__REQUIRED ACTION__:
Could you write out the data below again, swapping every "Premium" for "Deluxe", changing nothing else, and leaving the pictures out?

[Saved data entries]
---*---
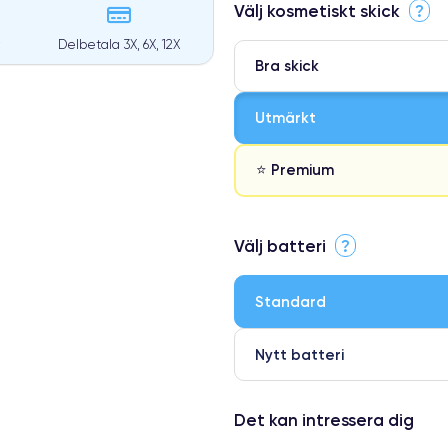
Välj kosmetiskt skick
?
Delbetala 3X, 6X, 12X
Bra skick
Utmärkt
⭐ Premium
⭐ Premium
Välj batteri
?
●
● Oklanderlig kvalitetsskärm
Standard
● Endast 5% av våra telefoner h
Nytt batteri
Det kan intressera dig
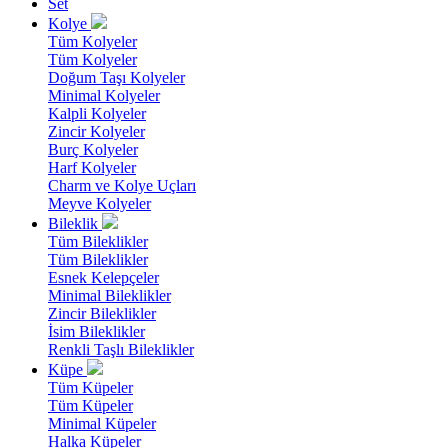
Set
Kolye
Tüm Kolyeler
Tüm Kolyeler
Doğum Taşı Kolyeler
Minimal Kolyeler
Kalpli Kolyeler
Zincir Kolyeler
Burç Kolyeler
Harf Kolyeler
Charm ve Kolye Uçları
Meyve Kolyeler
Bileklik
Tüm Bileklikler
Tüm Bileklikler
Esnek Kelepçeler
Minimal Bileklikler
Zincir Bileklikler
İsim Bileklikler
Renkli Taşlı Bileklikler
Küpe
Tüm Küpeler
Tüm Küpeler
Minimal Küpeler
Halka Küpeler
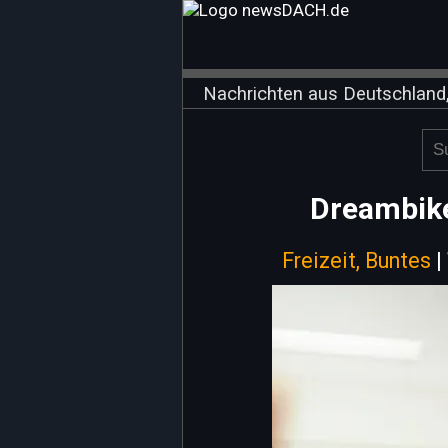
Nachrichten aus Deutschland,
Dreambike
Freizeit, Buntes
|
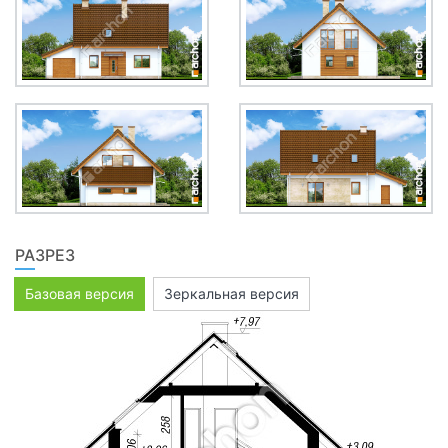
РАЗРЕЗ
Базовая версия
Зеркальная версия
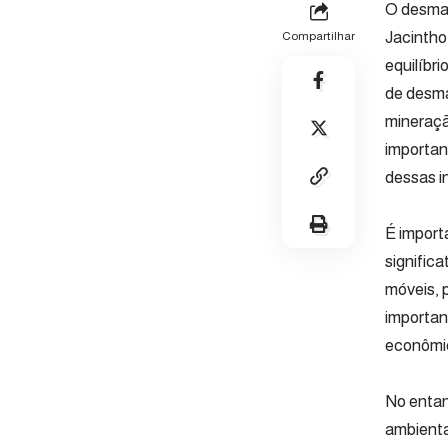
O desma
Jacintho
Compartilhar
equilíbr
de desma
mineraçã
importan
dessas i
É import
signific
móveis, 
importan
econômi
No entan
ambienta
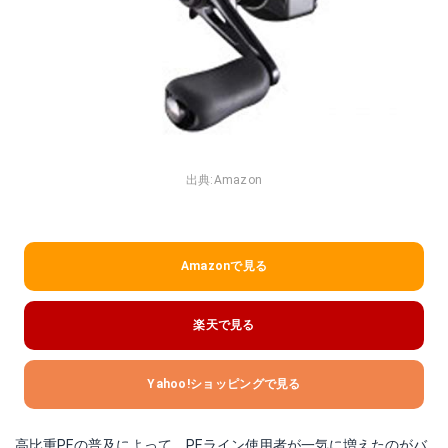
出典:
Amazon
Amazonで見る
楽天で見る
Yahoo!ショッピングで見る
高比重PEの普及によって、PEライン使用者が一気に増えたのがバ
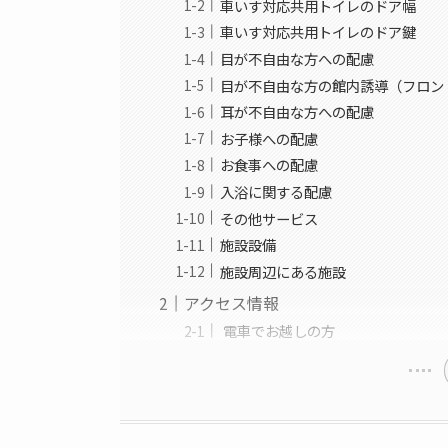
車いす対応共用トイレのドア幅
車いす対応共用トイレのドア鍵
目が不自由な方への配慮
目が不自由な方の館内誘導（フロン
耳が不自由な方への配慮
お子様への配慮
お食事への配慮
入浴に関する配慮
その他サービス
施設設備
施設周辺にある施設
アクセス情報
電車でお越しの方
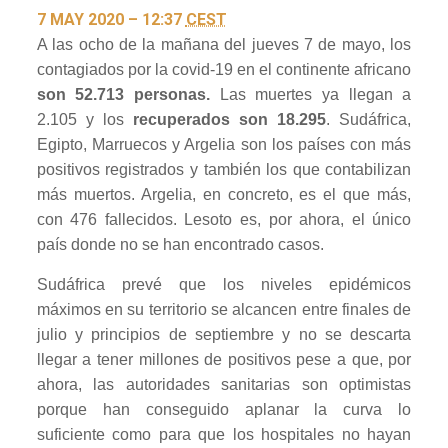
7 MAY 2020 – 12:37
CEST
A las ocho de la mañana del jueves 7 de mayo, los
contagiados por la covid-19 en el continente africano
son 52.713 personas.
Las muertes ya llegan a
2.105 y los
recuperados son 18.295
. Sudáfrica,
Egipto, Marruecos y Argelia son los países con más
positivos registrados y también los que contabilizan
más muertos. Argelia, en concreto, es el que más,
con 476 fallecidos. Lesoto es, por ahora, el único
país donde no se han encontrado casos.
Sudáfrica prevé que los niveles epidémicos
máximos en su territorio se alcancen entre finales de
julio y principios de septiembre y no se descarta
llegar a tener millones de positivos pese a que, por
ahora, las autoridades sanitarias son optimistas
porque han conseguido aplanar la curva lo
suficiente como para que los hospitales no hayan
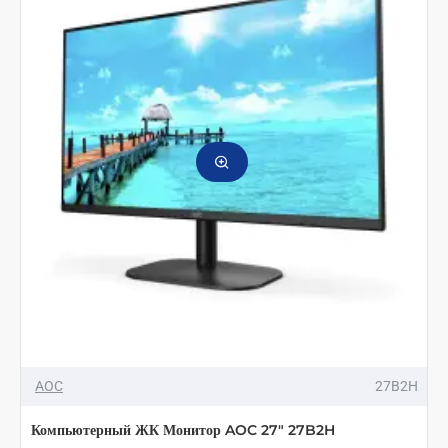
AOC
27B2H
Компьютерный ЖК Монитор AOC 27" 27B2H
---*---
__PROBLEM SOLUTION__:
Välj kosmetiskt skick
?
Delbetala 3X, 6X, 12X
Bra skick
Utmärkt
⭐ Deluxe
⭐ Deluxe
Välj batteri
?
●
● Oklanderlig kvalitetsskärm
Standard
● Endast 5% av våra telefoner h
Nytt batteri
Det kan intressera dig
Set
Kolye
Tüm Kolyeler
Tüm Kolyeler
Doğum Taşı Kolyeler
Minimal Kolyeler
Kalpli Kolyeler
Zincir Kolyeler
Burç Kolyeler
Harf Kolyeler
Charm ve Kolye Uçları
Meyve Kolyeler
Bileklik
Tüm Bileklikler
Tüm Bileklikler
Esnek Kelepçeler
Minimal Bileklikler
Zincir Bileklikler
İsim Bileklikler
Renkli Taşlı Bileklikler
Küpe
Tüm Küpeler
Tüm Küpeler
Minimal Küpeler
Halka Küpeler
Nachrichten aus Deutschland,
Dreambike
Freizeit, Buntes
|
РАЗРЕЗ
Базовая версия
Зеркальная версия
O desma
Jacintho
Compartilhar
equilíbr
de desma
mineraçã
importan
dessas i
É import
signific
móveis, 
importan
econômi
No entan
ambienta
出典:
Amazon
Amazonで見る
楽天で見る
Yahoo!ショッピングで見る
高比重PEの普及によって、PEライン使用者が一気に増えたのがバ
車いす対応共用トイレのドア幅
車いす対応共用トイレのドア鍵
目が不自由な方への配慮
目が不自由な方の館内誘導（フロン
耳が不自由な方への配慮
お子様への配慮
お食事への配慮
入浴に関する配慮
その他サービス
施設設備
施設周辺にある施設
アクセス情報
電車でお越しの方
7 MAY 2020 – 12:37
CEST
A las ocho de la mañana del jueves 7 de mayo, los
contagiados por la covid-19 en el continente africano
son 52.713 personas.
Las muertes ya llegan a
2.105 y los
recuperados son 18.295
. Sudáfrica,
Egipto, Marruecos y Argelia son los países con más
positivos registrados y también los que contabilizan
más muertos. Argelia, en concreto, es el que más,
con 476 fallecidos. Lesoto es, por ahora, el único
país donde no se han encontrado casos.
Sudáfrica prevé que los niveles epidémicos
máximos en su territorio se alcancen entre finales de
julio y principios de septiembre y no se descarta
llegar a tener millones de positivos pese a que, por
ahora, las autoridades sanitarias son optimistas
porque han conseguido aplanar la curva lo
suficiente como para que los hospitales no hayan
AOC
27B2H
Компьютерный ЖК Монитор AOC 27" 27B2H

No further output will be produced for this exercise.